As observed in other neurodegenerative disease states, deficits in neuronal metabolic dysfunction appear to be significant to the central pathophysiology in PD, in addition to altered glutamatergic neurotransmission. Dopamine cell bodies located in the substantia nigra pars compacta are particularly exposed to oxidative stress and metabolic dysfunction. A reduced capacity to entertain metabolic demands may render these compromised pathways vulnerable to the toxic effects of glutamate, which acts as a neurotoxin in the presence of impaired metabolic cellular function.27–29

Pre- and postsynaptic factors are also likely to influence motor complications observed in patients with PD treated with L-DOPA. Dyskinesias and motor fluctuations are observed more frequently in patients with greater presynaptic denervation.30,31 At the postsynaptic level, patients with greater presynaptic denervation show increased density and sensitisation of striatal glutamatergic receptors (NMDA GluN2A subunit, mGluR5), as well as higher expression of glutamatergic receptors extrasynaptically. All these changes finally cause decreased depotentiation at the striatal level, which is independently related with the development of other motor fluctuations or dyskinesias.32

The involvement of the glutamatergic system in the pathogenesis and symptomatology of PD provides an alternative for exploratory targets for therapeutic intervention in PD. Pharmacologic modulation of glutamatergic hyperexcitability has antiparkinsonian symptomatic effects and may also help to protect the remaining dopamine neurons from excitotoxicity.27 Exploration into drugs that target the glutamatergic system with appropriate pharmacologic selectivity is likely to provide improved treatment strategies for PD.
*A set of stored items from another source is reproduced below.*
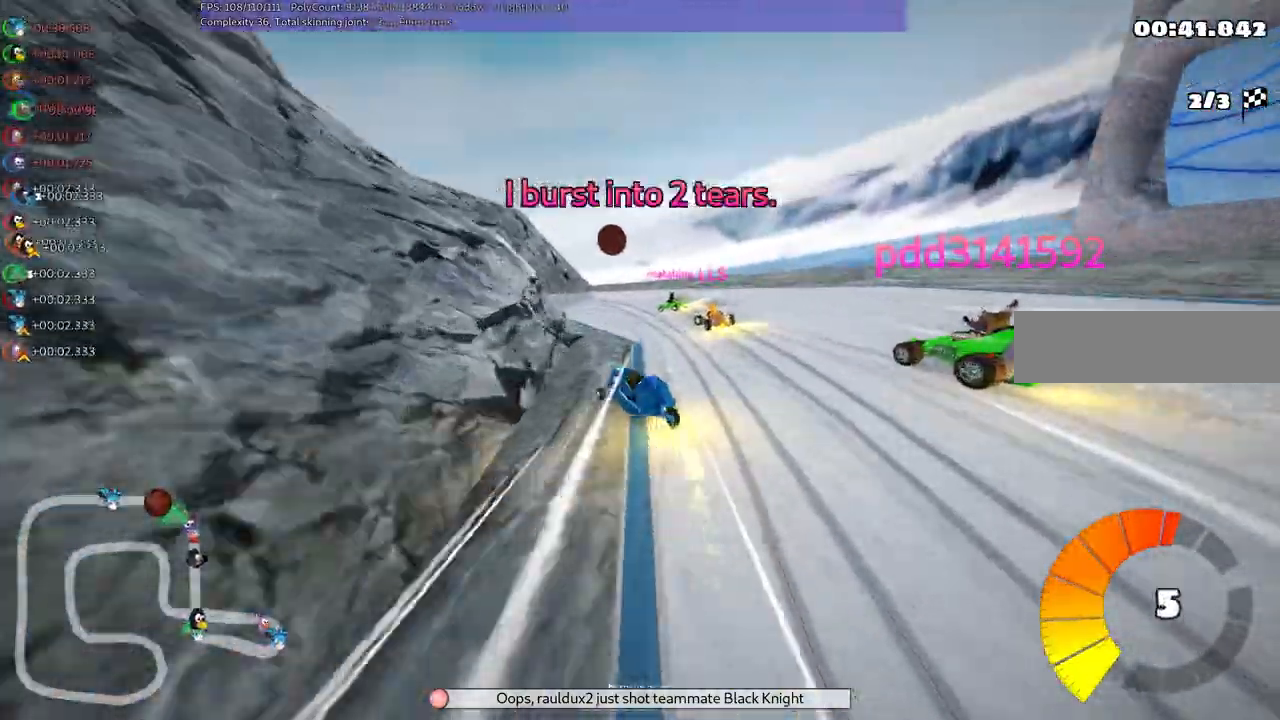
Gameplay with keyboard; each line is a JSON object with the keys held at the frame after it. "events" lists presses ("down") and releases ("up") of ".", "/", "alt_r", "b", "c", "comma", "ctrl_r", "d", "down", "f", "g", "h", "j", "k", "l", "left", "m", "n", "quote", "return", "right", "semicolon", "shift_r", "space", "super", "up" and "v" between this image and that frame as [ms after this image, input, new state], when the widget could be followed in between. No other keys are recorded. Mouse input is not recorded.
{"keys": ["left", "m", "right", "up"], "events": []}
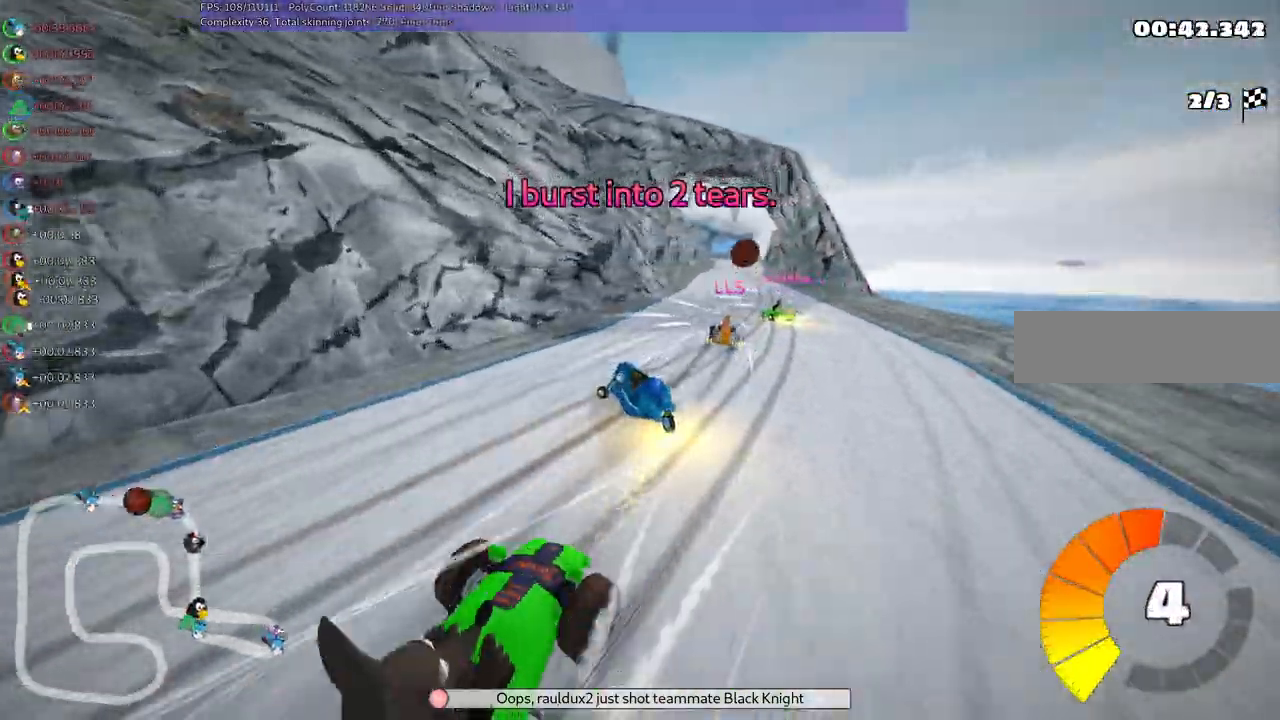
{"keys": ["m", "right", "up"]}
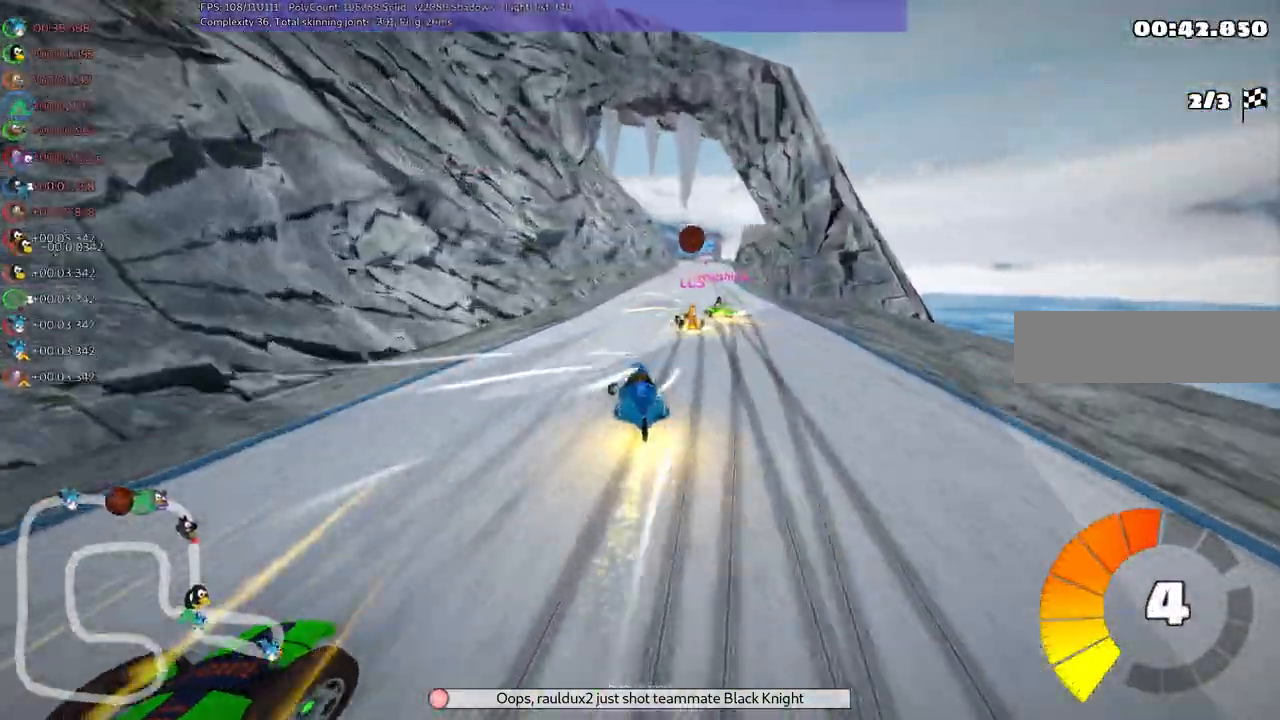
{"keys": ["n", "right", "up"], "events": [[450, "n", "down"], [500, "m", "up"]]}
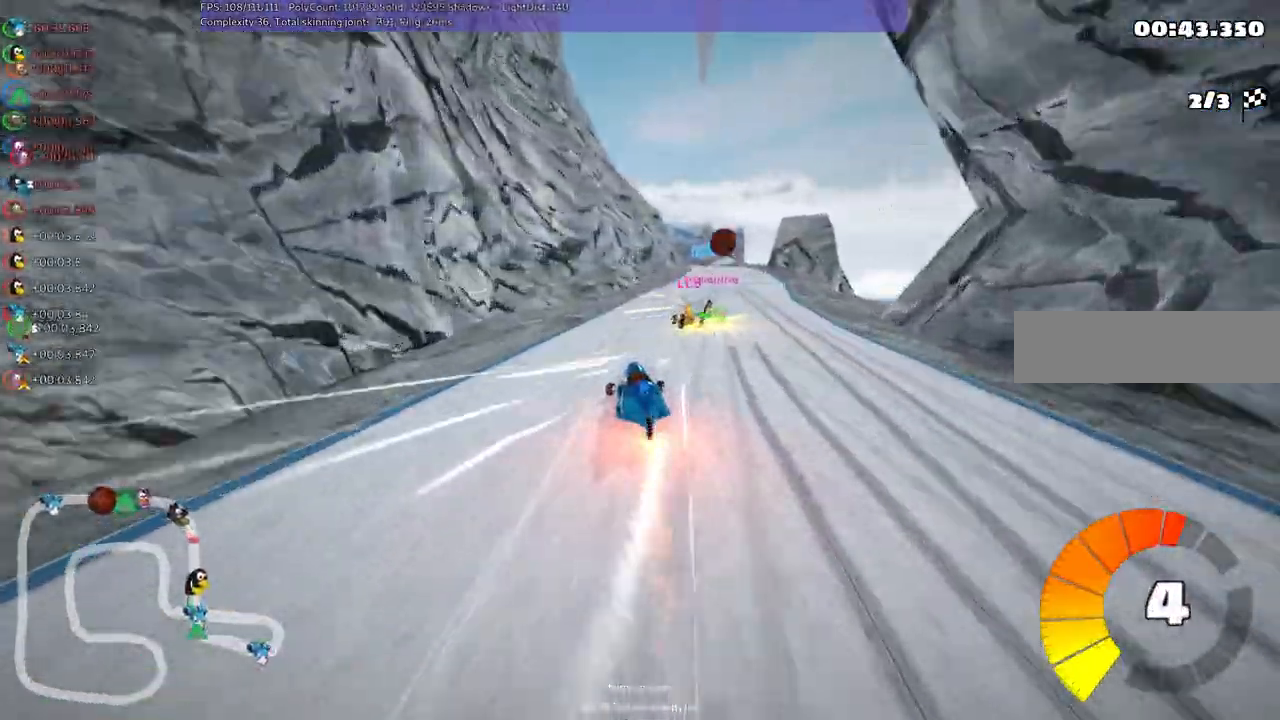
{"keys": ["right", "up"]}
Adjunct therapy using safinamide

Safinamide (Xadago®, Zambon SpA, Bresso, Italy) is a MAO-B inhibitor and glutamate modulator. Safinamide is approved (EU) for the treatment of mid- to late-stage fluctuating PD as an adjunct treatment to L-DOPA monotherapy or in combination with other PD medications. Safinamide demonstrates two mechanisms of action: 1) safinamide inhibits MAO-B, an enzyme that promotes dopamine degradation, thereby indirectly increasing dopamine levels; and 2) reduces abnormal glutamate release by modulation of sodium- and calcium-ion channels. Specifically, safinamide inhibits presynaptic sodium channels thus reducing glutamate release in neural regions that exhibit glutamatergic hyperexcitability (Figure 4).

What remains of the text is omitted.